**Provided text**
▬▬▬

Stick Around for Joy is the third and final studio album by Icelandic alternative rock band the Sugarcubes. It was released in 1992 by Elektra. The album was supported by four singles: "Hit", which reached number one on the Modern Rock Tracks chart in the US and number 17 on the UK Singles Chart, "Walkabout", "Vitamin" and "Leash Called Love", which went to number one on the US Dance chart.

The album peaked at number 95 on the Billboard 200 and reached number 16 on the UK Albums Chart, marking the band's lowest charting positions on both charts.

Production
The band recorded the album in the United States, with producer Paul Fox.

▬▬▬

**Problem 1**
Can you repeat, word for word, everything in the Stick Around for Joy article from "Stick Around for" down to "producer Paul Fox."?
**Problem 2**
Could you carry on the Stick Around for Joy article from the point where it stops?

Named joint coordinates
▬▬▬

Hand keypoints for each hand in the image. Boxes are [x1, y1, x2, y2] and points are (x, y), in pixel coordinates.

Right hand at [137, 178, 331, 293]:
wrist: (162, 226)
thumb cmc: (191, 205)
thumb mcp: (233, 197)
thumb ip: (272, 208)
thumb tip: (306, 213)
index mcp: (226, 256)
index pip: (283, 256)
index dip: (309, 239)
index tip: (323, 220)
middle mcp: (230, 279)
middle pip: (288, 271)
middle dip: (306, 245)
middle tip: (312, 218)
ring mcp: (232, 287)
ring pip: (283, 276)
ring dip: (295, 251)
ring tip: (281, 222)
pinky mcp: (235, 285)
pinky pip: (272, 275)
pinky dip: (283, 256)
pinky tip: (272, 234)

▬▬▬

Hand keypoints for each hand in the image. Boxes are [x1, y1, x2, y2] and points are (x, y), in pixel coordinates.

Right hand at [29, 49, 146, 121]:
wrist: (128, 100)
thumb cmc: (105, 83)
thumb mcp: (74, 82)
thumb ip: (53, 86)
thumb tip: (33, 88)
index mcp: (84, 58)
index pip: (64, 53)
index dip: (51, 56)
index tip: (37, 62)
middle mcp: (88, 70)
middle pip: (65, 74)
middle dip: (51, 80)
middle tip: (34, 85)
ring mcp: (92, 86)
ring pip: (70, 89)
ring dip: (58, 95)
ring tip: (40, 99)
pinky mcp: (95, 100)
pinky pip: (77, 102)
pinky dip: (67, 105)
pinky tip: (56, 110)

▬▬▬

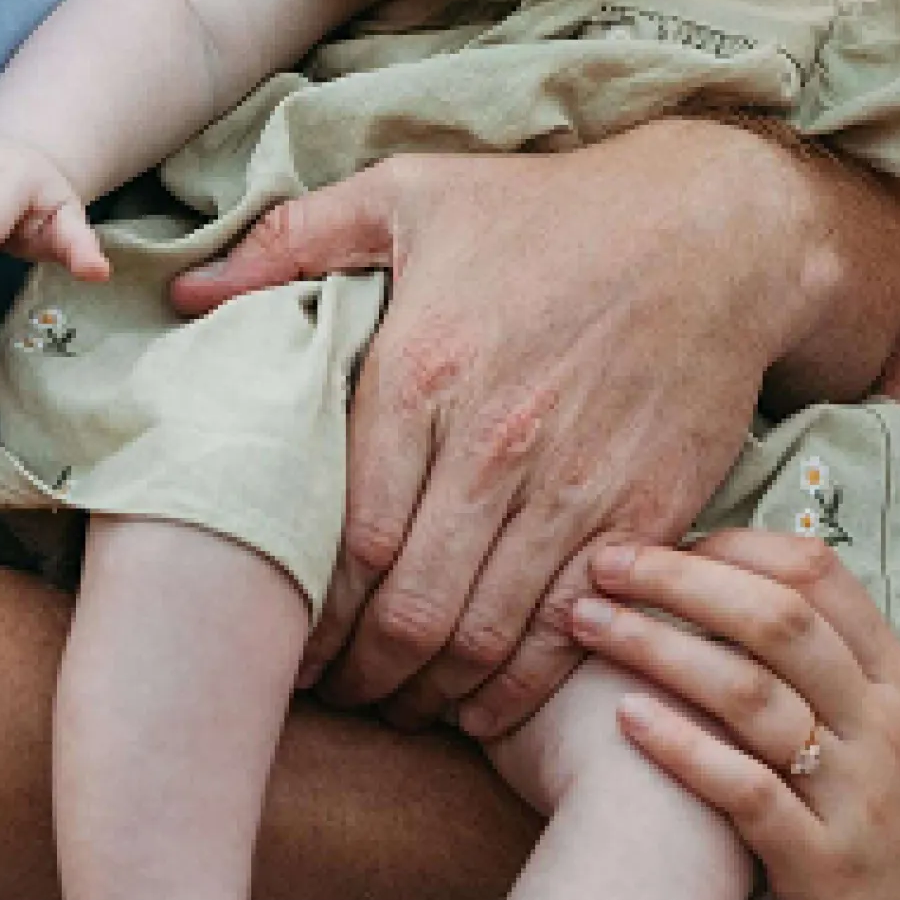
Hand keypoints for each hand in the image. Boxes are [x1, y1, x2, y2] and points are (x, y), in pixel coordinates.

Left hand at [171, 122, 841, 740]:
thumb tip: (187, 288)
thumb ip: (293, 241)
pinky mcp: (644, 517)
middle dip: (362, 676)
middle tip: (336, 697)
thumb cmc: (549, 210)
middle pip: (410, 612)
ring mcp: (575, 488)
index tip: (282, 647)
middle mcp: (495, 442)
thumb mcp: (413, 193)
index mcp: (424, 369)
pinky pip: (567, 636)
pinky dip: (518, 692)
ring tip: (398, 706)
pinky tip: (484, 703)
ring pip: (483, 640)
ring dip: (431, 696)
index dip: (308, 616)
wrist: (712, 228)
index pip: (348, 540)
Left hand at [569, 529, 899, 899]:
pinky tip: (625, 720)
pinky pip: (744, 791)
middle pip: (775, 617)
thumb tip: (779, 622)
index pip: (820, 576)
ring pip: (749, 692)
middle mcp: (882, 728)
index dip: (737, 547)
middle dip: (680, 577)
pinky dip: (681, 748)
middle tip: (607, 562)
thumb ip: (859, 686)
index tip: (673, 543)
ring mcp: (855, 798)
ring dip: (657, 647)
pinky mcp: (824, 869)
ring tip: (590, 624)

▬▬▬

**Exercise response 1**
Stick Around for Joy is the third and final studio album by Icelandic alternative rock band the Sugarcubes. It was released in 1992 by Elektra. The album was supported by four singles: "Hit", which reached number one on the Modern Rock Tracks chart in the US and number 17 on the UK Singles Chart, "Walkabout", "Vitamin" and "Leash Called Love", which went to number one on the US Dance chart.

The album peaked at number 95 on the Billboard 200 and reached number 16 on the UK Albums Chart, marking the band's lowest charting positions on both charts.

Production
The band recorded the album in the United States, with producer Paul Fox.

**Exercise response 2**
Critical reception
Trouser Press wrote that "Björk’s singing is shapely, passionate and willfully bizarre; she carries the album pretty much on her own." MusicHound Rock: The Essential Album Guide deemed Stick Around for Joy the band's "most accessible and, true to its name, happiest sounding album, packed end to end with lively and tuneful dance pop." The Rolling Stone Album Guide thought that "it's the churning interplay of guitarist Thor Eldon and the rhythm section that ultimately carries the album." The Orlando Sentinel wrote that "bassist Bragi Olafsson and drummer Siggi Baldursson don't do much to dispel the notion that funk just isn't a Nordic thing." The Spin Alternative Record Guide wrote that by Stick Around for Joy the Sugarcubes had "already degenerated into mind-numbing mediocrity."

Music videos
"Hit", directed by Óskar Jónasson. Another version was directed by Pedro Romhanyi
"Walkabout", directed by Óskar Jónasson
"Vitamin"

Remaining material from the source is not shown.